Correlation between brain bradykinin receptor binding sites and cardiovascular function in young and adult spontaneously hypertensive rats

Intracerebroventricular (i.c.v.) effects of bradykinin (BK) B(1) and B(2) receptor agonists and antagonists were assessed on mean arterial blood pressure (MAP) and heart rate (HR) in awake unrestrained spontaneously hypertensive rats (SHR, aged of 8 and 16 weeks) and age-matched Wistar Kyoto rats (WKY). Quantitative in vitro autoradiographic studies were also performed on the brain of both strains with specific radioligands for B(2) receptors (125)I]HPP-Hoe 140 and B(1) receptors (125)I]HPP-des-Arg(10) and Hoe140. MAP increased linearly with doses of BK (81-8100 pmol) and the amplitudes were significantly greater in SHR, particularly at 16 weeks. While BK evoked a negative linear trend on HR (bradycardia) in WKY, a positive one (tachycardia) was observed in adult SHR. In both strains, BK-induced pressor response was blocked by equimolar doses of B(2) receptor antagonist, D-Arg-Hyp(3), Thi(5), D-Tic(7), Oic(8)]-BK (Hoe 140), but not by B(1) receptor antagonist, AcLysD-betaNal(7), Ile(8)]des-Arg(9)-BK (R-715).

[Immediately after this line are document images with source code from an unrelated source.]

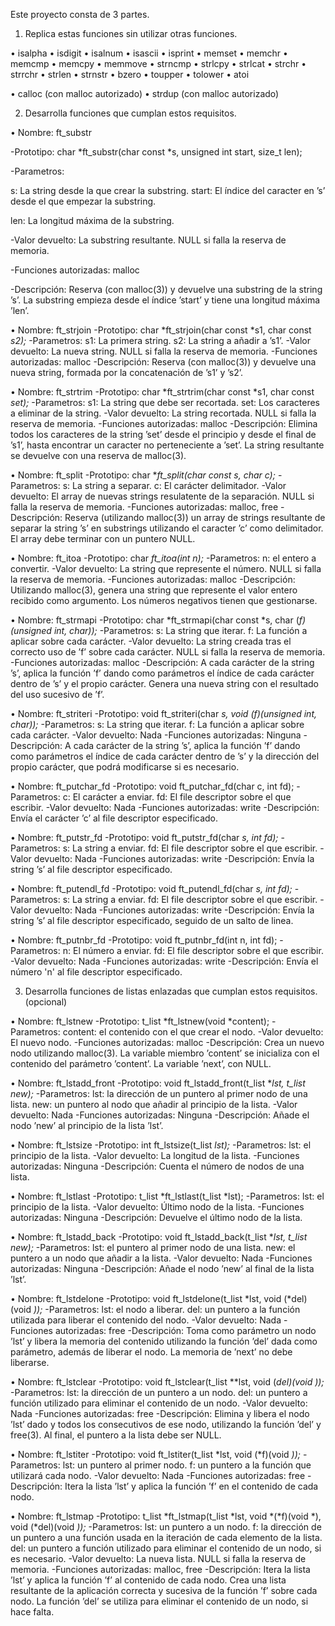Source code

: Este proyecto consta de 3 partes.

1. Replica estas funciones sin utilizar otras funciones.

• isalpha
• isdigit
• isalnum 
• isascii 
• isprint 
• memset 
• memchr 
• memcmp 
• memcpy 
• memmove 
• strncmp 
• strlcpy 
• strlcat
• strchr 
• strrchr 
• strlen 
• strnstr 
• bzero
• toupper 
• tolower 
• atoi

• calloc (con malloc autorizado)
• strdup (con malloc autorizado)

2. Desarrolla funciones que cumplan estos requisitos.


• Nombre: ft_substr

-Prototipo: char *ft_substr(char const *s, unsigned int start, size_t len);

-Parametros:

s: La string desde la que crear la substring. start: El índice del caracter en ’s’ desde el que empezar la substring.

len: La longitud máxima de la substring.

-Valor devuelto: La substring resultante. NULL si falla la reserva de memoria.

-Funciones autorizadas: malloc

-Descripción: Reserva (con malloc(3)) y devuelve una substring de la string ’s’. La substring empieza desde el índice ’start’ y tiene una longitud máxima ’len’.


• Nombre: ft_strjoin
-Prototipo: char *ft_strjoin(char const *s1, char const *s2);*
-Parametros:
s1: La primera string.
s2: La string a añadir a ’s1’.
-Valor devuelto: La nueva string. NULL si falla la reserva de memoria.
-Funciones autorizadas: malloc
-Descripción: Reserva (con malloc(3)) y devuelve una nueva string, formada por la concatenación de ’s1’ y ’s2’.


• Nombre: ft_strtrim 
-Prototipo: char *ft_strtrim(char const *s1, char const *set);*
-Parametros: 
s1: La string que debe ser recortada.
set: Los caracteres a eliminar de la string.
-Valor devuelto: La string recortada. NULL si falla la reserva de memoria.
-Funciones autorizadas: malloc
-Descripción: Elimina todos los caracteres de la string ’set’ desde el principio y desde el final de ’s1’, hasta encontrar un caracter no perteneciente a ’set’. La string resultante se devuelve con una reserva de malloc(3).


• Nombre:  ft_split
-Prototipo: char **ft_split(char const *s, char c);**
-Parametros: 
s: La string a separar.
c: El carácter delimitador.
-Valor devuelto: El array de nuevas strings resulatente de la separación. NULL si falla la reserva de memoria.
-Funciones autorizadas: malloc, free
-Descripción: Reserva (utilizando malloc(3)) un array de strings resultante de separar la string ’s’ en substrings utilizando el caracter ’c’ como delimitador. El array debe terminar con un puntero NULL.


• Nombre: ft_itoa
-Prototipo: char *ft_itoa(int n);*
-Parametros: n: el entero a convertir.
-Valor devuelto: La string que represente el número. NULL si falla la reserva de memoria.
-Funciones autorizadas: malloc
-Descripción: Utilizando malloc(3), genera una string que represente el valor entero recibido como argumento. Los números negativos tienen que gestionarse.


• Nombre: ft_strmapi
-Prototipo: char *ft_strmapi(char const *s, char (*f)(unsigned int, char));*
-Parametros: 
s: La string que iterar.
f: La función a aplicar sobre cada carácter.
-Valor devuelto: La string creada tras el correcto uso de ’f’ sobre cada carácter. NULL si falla la reserva de memoria.
-Funciones autorizadas: malloc
-Descripción: A cada carácter de la string ’s’, aplica la función ’f’ dando como parámetros el índice de cada carácter dentro de ’s’ y el propio carácter. Genera una nueva string con el resultado del uso sucesivo de ’f’.


• Nombre:  ft_striteri
-Prototipo: void ft_striteri(char *s, void (*f)(unsigned int, char*));*
-Parametros: 
s: La string que iterar.
f: La función a aplicar sobre cada carácter.
-Valor devuelto: Nada
-Funciones autorizadas: Ninguna
-Descripción: A cada carácter de la string ’s’, aplica la función ’f’ dando como parámetros el índice de cada carácter dentro de ’s’ y la dirección del propio carácter, que podrá modificarse si es necesario.


• Nombre: ft_putchar_fd 
-Prototipo: void ft_putchar_fd(char c, int fd);
-Parametros: 
c: El carácter a enviar.
fd: El file descriptor sobre el que escribir.
-Valor devuelto: Nada
-Funciones autorizadas: write
-Descripción: Envía el carácter ’c’ al file descriptor especificado.


• Nombre: ft_putstr_fd 
-Prototipo: void ft_putstr_fd(char *s, int fd);*
-Parametros:
s: La string a enviar.
fd: El file descriptor sobre el que escribir.
-Valor devuelto: Nada
-Funciones autorizadas: write
-Descripción: Envía la string ’s’ al file descriptor especificado.


• Nombre: ft_putendl_fd 
-Prototipo: void ft_putendl_fd(char *s, int fd);*
-Parametros:
s: La string a enviar.
fd: El file descriptor sobre el que escribir.
-Valor devuelto: Nada
-Funciones autorizadas: write
-Descripción: Envía la string ’s’ al file descriptor especificado, seguido de un salto de linea.


• Nombre: ft_putnbr_fd 
-Prototipo: void ft_putnbr_fd(int n, int fd);
-Parametros:
n: El número a enviar.
fd: El file descriptor sobre el que escribir.
-Valor devuelto: Nada
-Funciones autorizadas: write
-Descripción: Envía el número 'n' al file descriptor especificado.


3. Desarrolla funciones de listas enlazadas que cumplan estos requisitos. (opcional)


• Nombre: ft_lstnew 
-Prototipo: t_list *ft_lstnew(void *content);
-Parametros:
content: el contenido con el que crear el nodo. 
-Valor devuelto: El nuevo nodo.
-Funciones autorizadas: malloc
-Descripción: Crea un nuevo nodo utilizando malloc(3). La variable miembro ’content’ se inicializa con el contenido del parámetro ’content’. La variable ’next’, con NULL.


• Nombre: ft_lstadd_front
-Prototipo: void ft_lstadd_front(t_list **lst, t_list *new);**
-Parametros:
lst: la dirección de un puntero al primer nodo de una lista.
new: un puntero al nodo que añadir al principio de la lista.
-Valor devuelto: Nada
-Funciones autorizadas: Ninguna
-Descripción: Añade el nodo ’new’ al principio de la lista ’lst’.


• Nombre: ft_lstsize 
-Prototipo: int ft_lstsize(t_list *lst);*
-Parametros:
lst: el principio de la lista.
-Valor devuelto: La longitud de la lista.
-Funciones autorizadas: Ninguna
-Descripción: Cuenta el número de nodos de una lista.


• Nombre: ft_lstlast 
-Prototipo: t_list *ft_lstlast(t_list *lst);
-Parametros:
lst: el principio de la lista.
-Valor devuelto: Último nodo de la lista. 
-Funciones autorizadas: Ninguna
-Descripción: Devuelve el último nodo de la lista.


• Nombre: ft_lstadd_back
-Prototipo: void ft_lstadd_back(t_list **lst, t_list *new);**
-Parametros:
lst: el puntero al primer nodo de una lista.
new: el puntero a un nodo que añadir a la lista.
-Valor devuelto: Nada
-Funciones autorizadas: Ninguna
-Descripción: Añade el nodo ’new’ al final de la lista ’lst’.


• Nombre: ft_lstdelone 
-Prototipo: void ft_lstdelone(t_list *lst, void (*del)(void *));*
-Parametros:
lst: el nodo a liberar.
del: un puntero a la función utilizada para liberar el contenido del nodo.
-Valor devuelto: Nada
-Funciones autorizadas: free
-Descripción: Toma como parámetro un nodo ’lst’ y libera la memoria del contenido utilizando la función ’del’ dada como parámetro, además de liberar el nodo. La memoria de ’next’ no debe liberarse.


• Nombre: ft_lstclear
-Prototipo: void ft_lstclear(t_list **lst, void (*del)(void *));**
-Parametros:
lst: la dirección de un puntero a un nodo.
del: un puntero a función utilizado para eliminar el contenido de un nodo.
-Valor devuelto: Nada
-Funciones autorizadas: free
-Descripción: Elimina y libera el nodo ’lst’ dado y todos los consecutivos de ese nodo, utilizando la función ’del’ y free(3). Al final, el puntero a la lista debe ser NULL.


• Nombre: ft_lstiter
-Prototipo: void ft_lstiter(t_list *lst, void (*f)(void *));*
-Parametros:
lst: un puntero al primer nodo.
f: un puntero a la función que utilizará cada nodo.
-Valor devuelto: Nada
-Funciones autorizadas: free
-Descripción: Itera la lista ’lst’ y aplica la función ’f’ en el contenido de cada nodo.


• Nombre: ft_lstmap
-Prototipo: t_list *ft_lstmap(t_list *lst, void *(*f)(void *), void (*del)(void *));*
-Parametros:
lst: un puntero a un nodo.
f: la dirección de un puntero a una función usada en la iteración de cada elemento de la lista. 
del: un puntero a función utilizado para eliminar el contenido de un nodo, si es necesario.
-Valor devuelto: La nueva lista. NULL si falla la reserva de memoria.
-Funciones autorizadas: malloc, free
-Descripción: Itera la lista ’lst’ y aplica la función ’f’ al contenido de cada nodo. Crea una lista resultante de la aplicación correcta y sucesiva de la función ’f’ sobre cada nodo. La función ’del’ se utiliza para eliminar el contenido de un nodo, si hace falta.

B(1) receptor agonists (Sar-D-Phe(8)]-des-Arg(9)-BK, des-Arg(9)-BK, des-Arg(10)-Kallidin) and antagonist (R-715 alone or with Hoe 140) had no or marginal effect on MAP and HR at doses up to 8100 pmol in SHR and WKY. Higher densities of specific (125)I]HPP-Hoe 140 labelling were found in discrete brain areas of SHR, especially in regions associated with cardiovascular function. Low levels of (125)I]HPP-des-Arg(10)]-Hoe140 binding sites were seen in WKY and SHR, yet densities were significantly greater in midbrain and cortical regions of SHR aged of 16 weeks. Contrary to SHR, ageing caused a downregulation of B(2) and B(1) receptor binding sites in specific brain nuclei in WKY. It is concluded that the hypersensitivity of the pressor response to i.c.v. BK in SHR occurs during both the early and established phases of hypertension in parallel with the enhancement of B(2) receptor binding sites in various cardiovascular brain centres. In contrast, brain B(1) receptors do not seem to participate in the central pressor effects of kinins nor in the maintenance of hypertension in SHR.